Policymakers have already slashed interest rates to a record low of 0.1pc and pumped £300bn into the economy through quantitative easing (QE) since the Covid-19 pandemic struck in March.

But Mr Bailey said: “We are not out of firepower by any means, and to be honest it looks from today’s vantage point that we were too cautious about our remaining firepower pre-Covid. But, hindsight is a wonderful thing when you have it.”

The Governor said there were “times when we need to go big and go fast” on QE, after the pandemic threatened to overwhelm gilt markets when panicked investors made a “dash for cash”. 

The Monetary Policy Committee made a rapid £200bn injection to calm markets in March before it slowed the pace of its next £100bn move in June. 

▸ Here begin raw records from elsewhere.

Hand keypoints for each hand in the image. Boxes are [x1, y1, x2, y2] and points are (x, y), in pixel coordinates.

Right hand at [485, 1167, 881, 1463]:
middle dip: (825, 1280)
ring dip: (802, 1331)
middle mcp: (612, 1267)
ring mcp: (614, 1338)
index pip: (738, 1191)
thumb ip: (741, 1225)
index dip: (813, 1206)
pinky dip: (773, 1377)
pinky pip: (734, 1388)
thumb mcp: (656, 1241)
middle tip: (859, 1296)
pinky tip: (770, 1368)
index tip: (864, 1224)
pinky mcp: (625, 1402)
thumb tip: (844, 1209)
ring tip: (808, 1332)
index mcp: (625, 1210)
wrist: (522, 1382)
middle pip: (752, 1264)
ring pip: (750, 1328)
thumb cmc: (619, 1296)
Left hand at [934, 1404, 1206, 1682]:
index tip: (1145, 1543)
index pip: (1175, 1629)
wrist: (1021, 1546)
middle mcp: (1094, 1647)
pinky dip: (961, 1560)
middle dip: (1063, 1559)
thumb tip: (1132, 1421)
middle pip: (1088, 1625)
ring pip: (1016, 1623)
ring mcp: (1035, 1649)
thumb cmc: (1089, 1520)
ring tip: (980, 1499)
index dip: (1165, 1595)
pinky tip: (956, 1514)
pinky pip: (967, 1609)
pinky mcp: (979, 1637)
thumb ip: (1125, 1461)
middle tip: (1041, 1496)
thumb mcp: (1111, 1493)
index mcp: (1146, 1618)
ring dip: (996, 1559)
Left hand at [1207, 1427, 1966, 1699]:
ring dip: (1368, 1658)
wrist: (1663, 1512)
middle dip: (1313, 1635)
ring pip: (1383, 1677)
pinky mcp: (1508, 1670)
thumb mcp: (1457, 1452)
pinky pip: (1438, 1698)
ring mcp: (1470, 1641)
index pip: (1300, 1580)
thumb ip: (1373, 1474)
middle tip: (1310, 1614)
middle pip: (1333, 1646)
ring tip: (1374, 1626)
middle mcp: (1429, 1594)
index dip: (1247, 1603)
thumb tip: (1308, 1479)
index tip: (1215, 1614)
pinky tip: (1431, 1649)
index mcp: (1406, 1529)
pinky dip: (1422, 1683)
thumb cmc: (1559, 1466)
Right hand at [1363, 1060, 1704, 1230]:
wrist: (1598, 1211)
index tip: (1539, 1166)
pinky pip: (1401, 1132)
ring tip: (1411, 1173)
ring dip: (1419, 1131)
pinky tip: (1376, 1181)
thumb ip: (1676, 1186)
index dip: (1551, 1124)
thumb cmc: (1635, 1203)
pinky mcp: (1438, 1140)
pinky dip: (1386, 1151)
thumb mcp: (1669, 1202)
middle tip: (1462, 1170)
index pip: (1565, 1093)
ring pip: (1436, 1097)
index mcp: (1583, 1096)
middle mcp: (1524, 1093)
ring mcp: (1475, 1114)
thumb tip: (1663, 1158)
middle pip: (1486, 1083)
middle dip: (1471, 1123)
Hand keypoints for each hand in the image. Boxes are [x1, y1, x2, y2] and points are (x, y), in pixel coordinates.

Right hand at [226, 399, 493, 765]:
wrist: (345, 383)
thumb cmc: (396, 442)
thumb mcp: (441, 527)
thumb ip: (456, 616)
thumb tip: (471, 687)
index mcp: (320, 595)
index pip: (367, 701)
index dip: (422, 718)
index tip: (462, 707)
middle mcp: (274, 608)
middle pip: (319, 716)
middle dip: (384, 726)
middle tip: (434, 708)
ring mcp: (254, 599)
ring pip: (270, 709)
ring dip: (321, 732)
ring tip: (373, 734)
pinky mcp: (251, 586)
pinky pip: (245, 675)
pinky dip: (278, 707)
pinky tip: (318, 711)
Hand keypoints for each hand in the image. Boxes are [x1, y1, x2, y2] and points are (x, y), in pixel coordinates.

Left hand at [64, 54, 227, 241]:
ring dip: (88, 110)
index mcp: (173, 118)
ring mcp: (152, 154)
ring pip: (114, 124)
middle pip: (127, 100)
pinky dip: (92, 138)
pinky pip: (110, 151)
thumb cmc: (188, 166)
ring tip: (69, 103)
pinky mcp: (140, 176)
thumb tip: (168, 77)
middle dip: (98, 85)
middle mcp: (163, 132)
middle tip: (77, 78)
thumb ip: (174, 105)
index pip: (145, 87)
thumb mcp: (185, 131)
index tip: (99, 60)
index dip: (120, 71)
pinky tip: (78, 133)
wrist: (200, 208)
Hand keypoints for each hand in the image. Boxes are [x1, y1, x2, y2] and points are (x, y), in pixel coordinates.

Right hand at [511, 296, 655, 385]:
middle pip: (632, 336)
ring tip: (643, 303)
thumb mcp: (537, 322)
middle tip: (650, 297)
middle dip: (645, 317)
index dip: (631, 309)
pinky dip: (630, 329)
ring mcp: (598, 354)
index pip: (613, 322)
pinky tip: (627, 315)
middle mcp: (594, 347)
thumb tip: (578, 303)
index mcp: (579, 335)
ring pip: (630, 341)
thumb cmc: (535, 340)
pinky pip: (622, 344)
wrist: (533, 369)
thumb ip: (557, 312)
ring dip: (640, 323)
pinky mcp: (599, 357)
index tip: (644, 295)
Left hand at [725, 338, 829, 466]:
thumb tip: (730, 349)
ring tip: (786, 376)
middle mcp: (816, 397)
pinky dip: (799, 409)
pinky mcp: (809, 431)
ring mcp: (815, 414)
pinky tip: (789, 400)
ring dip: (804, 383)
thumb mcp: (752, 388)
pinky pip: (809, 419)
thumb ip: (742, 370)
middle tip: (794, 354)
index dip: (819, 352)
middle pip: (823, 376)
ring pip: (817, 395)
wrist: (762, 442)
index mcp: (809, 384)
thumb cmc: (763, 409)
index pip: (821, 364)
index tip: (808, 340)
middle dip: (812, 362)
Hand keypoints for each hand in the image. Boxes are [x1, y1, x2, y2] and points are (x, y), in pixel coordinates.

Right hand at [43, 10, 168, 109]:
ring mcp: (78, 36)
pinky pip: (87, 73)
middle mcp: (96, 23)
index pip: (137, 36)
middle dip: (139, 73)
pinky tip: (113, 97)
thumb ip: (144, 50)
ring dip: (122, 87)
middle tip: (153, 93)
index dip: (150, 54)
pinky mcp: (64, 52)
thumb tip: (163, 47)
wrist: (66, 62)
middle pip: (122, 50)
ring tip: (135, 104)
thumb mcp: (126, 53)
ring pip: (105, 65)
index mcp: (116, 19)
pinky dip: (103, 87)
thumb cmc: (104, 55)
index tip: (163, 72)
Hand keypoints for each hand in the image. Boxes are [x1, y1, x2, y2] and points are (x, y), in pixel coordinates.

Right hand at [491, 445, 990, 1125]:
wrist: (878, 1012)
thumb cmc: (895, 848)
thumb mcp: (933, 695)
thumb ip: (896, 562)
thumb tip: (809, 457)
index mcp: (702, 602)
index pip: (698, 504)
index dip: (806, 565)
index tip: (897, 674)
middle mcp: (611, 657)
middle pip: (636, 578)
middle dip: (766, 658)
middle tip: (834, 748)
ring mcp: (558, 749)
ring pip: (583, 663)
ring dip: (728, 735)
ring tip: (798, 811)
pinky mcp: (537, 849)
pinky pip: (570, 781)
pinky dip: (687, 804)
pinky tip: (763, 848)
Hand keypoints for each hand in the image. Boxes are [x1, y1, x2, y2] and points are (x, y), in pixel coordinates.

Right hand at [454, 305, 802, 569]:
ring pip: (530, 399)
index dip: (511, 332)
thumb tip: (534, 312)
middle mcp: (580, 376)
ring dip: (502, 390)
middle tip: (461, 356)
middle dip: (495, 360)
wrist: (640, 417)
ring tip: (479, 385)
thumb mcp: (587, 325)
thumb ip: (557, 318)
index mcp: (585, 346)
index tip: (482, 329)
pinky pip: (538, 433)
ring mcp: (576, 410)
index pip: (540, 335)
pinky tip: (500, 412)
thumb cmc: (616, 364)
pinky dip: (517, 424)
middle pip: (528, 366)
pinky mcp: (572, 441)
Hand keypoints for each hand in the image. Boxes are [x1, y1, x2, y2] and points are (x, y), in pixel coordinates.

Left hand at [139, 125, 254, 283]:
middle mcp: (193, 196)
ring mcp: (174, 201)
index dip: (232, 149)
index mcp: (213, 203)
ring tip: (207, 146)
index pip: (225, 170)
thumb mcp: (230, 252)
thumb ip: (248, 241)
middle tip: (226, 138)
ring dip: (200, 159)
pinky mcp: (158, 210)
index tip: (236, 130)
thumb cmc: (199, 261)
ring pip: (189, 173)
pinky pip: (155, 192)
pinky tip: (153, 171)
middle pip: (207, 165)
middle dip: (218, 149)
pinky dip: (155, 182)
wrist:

Mr Bailey said: “Looking at the UK case, there indeed is some evidence that the impact of QE over the past decade has been largest at times of market dysfunction and illiquidity … but, if this result proves robust, it suggests that 'going big and fast' with QE is particularly effective in these conditions.”

He emphasised that big moves to shore up markets are likely to be temporary, and added that policymakers will need to cut the size of the balance sheet, which stands at £745bn or 30pc of GDP, to give themselves headroom to tackle future crises.

Mr Bailey added the Bank could also expand the assets which it buys with newly minted cash - potentially pointing to further investments in corporate bonds alongside the Government debt, or gilts, which is the main target of current QE.

Philip Shaw, chief economist at Investec, said: “The danger is that you can’t unwind the balance sheet fast enough before you need to loosen when the next downturn arrives.”

Central bankers have fretted over a lack of firepower to tackle downturns as interest rates crash to zero - and into radical negative territory in the case of the Bank of Japan and the European Central Bank, meaning banks are charged for holding onto deposits.

Mr Bailey has the task of reviving the UK economy after it contracted by a fifth between April and June. The Bank does not expect GDP to regain its pre-Covid peak until the end of next year.  

But Kallum Pickering, senior UK economist at Berenberg, said fears over a lack of ammunition are always overdone due to investor demand for safe-haven assets such as gilts.

He said: “As long as people are willing to hold pieces of paper with the Queen’s face on then the BoE never runs out of firepower. The central bank always has the ability to end – or prevent – a crisis by creating new money.

“The question is whether or not central banks have the scope to accelerate a recovery once the crisis has been brought to an end – that’s where the real question of a lack of firepower lies.

"The growing evidence suggests that rate cuts are better at stimulating faster GDP growth during a recovery than unconventional measures like QE, hence the zero lower bound is a constraint.”